# Lookin for some brutal honesty



## thelittlewhimsy (Jan 17, 2012)

Greetings All!

I'm new to this forum, but not to photography. I put the camera down for a long time, but I've recently gotten my love of the camera back! I took these photos during a rare moment of peace with my little one, and I was hoping for some brutal honest feedback- I can handle it! What can I do better? I appreciate any and all feedback!


----------



## dxqcanada (Jan 17, 2012)

Hmm, I do not have much to say to improve the images ... except the brown tone, as I prefer a more B&W tonality.
The background on the last image is interfering, especially on the left.
You did very well in capturing the moment.


----------



## thelittlewhimsy (Jan 17, 2012)

dxqcanada said:


> Hmm, I do not have much to say to improve the images ... except the brown tone, as I prefer a more B&W tonality.
> The background on the last image is interfering, especially on the left.
> You did very well in capturing the moment.



Thanks for the feedback, much appreciated! Totally agree with the background interference- probably could have composed it differently- something to work on   I was also having doubts about the brightness, are the pictures too dark? Are they bright enough?

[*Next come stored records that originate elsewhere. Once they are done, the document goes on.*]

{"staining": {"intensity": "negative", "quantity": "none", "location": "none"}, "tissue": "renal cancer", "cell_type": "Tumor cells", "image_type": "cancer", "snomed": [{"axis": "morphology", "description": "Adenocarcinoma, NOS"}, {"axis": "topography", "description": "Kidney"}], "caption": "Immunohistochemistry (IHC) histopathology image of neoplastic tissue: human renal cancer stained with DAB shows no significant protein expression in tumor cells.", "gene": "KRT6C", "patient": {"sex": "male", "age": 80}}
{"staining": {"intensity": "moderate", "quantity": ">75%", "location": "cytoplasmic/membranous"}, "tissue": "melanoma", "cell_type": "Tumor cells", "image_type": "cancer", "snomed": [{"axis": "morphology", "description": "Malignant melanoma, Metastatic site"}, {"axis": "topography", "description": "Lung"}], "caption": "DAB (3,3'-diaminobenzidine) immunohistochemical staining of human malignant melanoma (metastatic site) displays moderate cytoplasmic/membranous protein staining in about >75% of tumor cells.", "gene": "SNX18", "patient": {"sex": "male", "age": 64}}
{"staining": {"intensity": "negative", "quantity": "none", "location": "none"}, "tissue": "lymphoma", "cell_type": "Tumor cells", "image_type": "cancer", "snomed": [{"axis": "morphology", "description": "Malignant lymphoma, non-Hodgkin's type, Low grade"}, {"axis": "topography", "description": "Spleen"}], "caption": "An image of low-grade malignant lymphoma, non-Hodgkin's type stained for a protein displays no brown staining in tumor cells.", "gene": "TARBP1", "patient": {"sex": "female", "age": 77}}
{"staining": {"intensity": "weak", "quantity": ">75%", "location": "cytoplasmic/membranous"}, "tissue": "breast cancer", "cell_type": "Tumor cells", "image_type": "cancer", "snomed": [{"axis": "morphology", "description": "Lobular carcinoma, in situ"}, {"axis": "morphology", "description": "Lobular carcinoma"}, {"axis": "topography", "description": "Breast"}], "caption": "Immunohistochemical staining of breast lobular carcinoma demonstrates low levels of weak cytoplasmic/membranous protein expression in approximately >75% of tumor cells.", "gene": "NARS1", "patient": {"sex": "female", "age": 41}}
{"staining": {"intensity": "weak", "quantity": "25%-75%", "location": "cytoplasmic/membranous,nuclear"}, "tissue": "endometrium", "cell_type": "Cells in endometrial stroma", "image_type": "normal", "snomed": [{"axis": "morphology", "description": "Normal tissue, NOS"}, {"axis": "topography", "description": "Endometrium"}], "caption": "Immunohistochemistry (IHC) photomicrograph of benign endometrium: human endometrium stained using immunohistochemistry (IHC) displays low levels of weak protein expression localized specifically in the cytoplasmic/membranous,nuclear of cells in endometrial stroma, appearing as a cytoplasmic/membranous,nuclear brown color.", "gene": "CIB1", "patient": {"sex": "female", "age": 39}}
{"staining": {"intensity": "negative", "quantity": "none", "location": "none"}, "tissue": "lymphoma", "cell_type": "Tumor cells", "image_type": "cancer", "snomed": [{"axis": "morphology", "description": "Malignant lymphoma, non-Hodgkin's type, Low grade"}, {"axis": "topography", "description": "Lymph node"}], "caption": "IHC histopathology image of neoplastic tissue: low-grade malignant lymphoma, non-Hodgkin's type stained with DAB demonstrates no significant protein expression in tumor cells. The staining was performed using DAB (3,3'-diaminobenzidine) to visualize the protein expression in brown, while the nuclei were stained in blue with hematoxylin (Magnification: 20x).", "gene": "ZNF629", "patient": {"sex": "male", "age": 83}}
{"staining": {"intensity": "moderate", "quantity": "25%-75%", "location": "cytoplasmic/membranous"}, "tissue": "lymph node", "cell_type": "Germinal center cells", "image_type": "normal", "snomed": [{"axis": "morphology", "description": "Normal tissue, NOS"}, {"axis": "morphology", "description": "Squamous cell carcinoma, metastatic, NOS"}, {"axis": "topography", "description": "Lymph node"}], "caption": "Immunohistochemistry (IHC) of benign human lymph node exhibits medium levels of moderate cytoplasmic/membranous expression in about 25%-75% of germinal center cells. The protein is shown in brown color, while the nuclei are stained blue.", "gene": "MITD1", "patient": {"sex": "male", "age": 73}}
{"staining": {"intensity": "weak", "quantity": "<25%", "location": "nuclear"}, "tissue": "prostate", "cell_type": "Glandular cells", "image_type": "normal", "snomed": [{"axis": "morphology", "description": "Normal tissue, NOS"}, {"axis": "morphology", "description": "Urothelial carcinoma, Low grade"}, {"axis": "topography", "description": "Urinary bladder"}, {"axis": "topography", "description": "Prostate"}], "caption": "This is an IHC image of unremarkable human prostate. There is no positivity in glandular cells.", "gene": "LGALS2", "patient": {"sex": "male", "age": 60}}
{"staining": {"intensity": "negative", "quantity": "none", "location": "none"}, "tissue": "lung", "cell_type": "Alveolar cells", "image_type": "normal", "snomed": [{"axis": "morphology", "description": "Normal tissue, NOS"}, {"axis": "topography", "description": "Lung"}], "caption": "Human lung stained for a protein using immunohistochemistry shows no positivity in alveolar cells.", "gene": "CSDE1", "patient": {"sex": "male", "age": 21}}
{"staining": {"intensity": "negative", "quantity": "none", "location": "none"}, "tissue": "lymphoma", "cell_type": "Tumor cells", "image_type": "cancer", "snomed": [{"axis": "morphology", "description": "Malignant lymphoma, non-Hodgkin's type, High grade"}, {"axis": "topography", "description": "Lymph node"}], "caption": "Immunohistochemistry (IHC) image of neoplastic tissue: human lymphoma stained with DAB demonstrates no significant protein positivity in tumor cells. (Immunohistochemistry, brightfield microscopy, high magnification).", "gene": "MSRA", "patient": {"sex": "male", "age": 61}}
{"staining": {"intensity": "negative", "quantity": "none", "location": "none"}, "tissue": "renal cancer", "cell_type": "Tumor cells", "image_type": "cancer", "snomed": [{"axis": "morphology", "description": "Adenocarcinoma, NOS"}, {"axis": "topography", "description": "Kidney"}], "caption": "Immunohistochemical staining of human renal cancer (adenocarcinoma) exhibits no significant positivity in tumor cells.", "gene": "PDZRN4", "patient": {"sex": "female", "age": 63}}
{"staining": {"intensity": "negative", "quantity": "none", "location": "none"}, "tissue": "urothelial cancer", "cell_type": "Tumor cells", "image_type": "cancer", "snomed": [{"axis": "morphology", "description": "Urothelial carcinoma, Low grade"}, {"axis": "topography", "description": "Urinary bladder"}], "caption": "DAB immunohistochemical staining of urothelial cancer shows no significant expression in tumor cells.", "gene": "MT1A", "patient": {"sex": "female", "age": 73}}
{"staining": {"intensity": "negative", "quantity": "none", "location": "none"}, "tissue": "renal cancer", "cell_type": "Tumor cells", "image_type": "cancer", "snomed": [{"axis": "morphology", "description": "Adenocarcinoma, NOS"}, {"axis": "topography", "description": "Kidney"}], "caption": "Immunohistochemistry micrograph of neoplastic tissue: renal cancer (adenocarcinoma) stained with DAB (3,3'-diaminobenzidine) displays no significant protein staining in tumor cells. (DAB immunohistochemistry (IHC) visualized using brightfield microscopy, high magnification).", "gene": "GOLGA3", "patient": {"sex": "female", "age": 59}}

I connect to them, but I find myself doubting whether they are done well from a technical perspective.


----------



## dxqcanada (Jan 17, 2012)

The exposure is good. 
You have both the darks and the lights ... with details in both.


----------



## Derrel (Jan 17, 2012)

I think the contrast is a bit too high in the top photo; his cheek on the window side is blown out and his shirt front is really inky and dark. The upper right quadrant on the second one is quite "hot" as well...it just fades to white. The bottom picture could benefit from a bit of lightening on his face and eyes...I would probably do it by using the Dodge tool, maybe a 20 pixel diameter, soft-edged brush, and just dodge his face and eyes a bit.

The sepia tone--I like it, quite a bit. I love that tone! I like these types of quiet, unposed kid pictures,and when my son was his age, I shot quite a few images of times like this. THey might not mean much to "other people", but as family photos, these types of shots grow more and more valuable with each passing year.


----------



## manaheim (Jan 17, 2012)

I saw them each and thought "Nice moment, nice emotion, nice exposure, nice treatment".  Given that these aren't of MY kid and I still "felt" them, I can only imagine how special they are to you.  Very nice, if you ask me.


----------



## thelittlewhimsy (Jan 17, 2012)

Derrel said:


> I think the contrast is a bit too high in the top photo; his cheek on the window side is blown out and his shirt front is really inky and dark. The upper right quadrant on the second one is quite "hot" as well...it just fades to white. The bottom picture could benefit from a bit of lightening on his face and eyes...I would probably do it by using the Dodge tool, maybe a 20 pixel diameter, soft-edged brush, and just dodge his face and eyes a bit.
> 
> The sepia tone--I like it, quite a bit. I love that tone! I like these types of quiet, unposed kid pictures,and when my son was his age, I shot quite a few images of times like this. THey might not mean much to "other people", but as family photos, these types of shots grow more and more valuable with each passing year.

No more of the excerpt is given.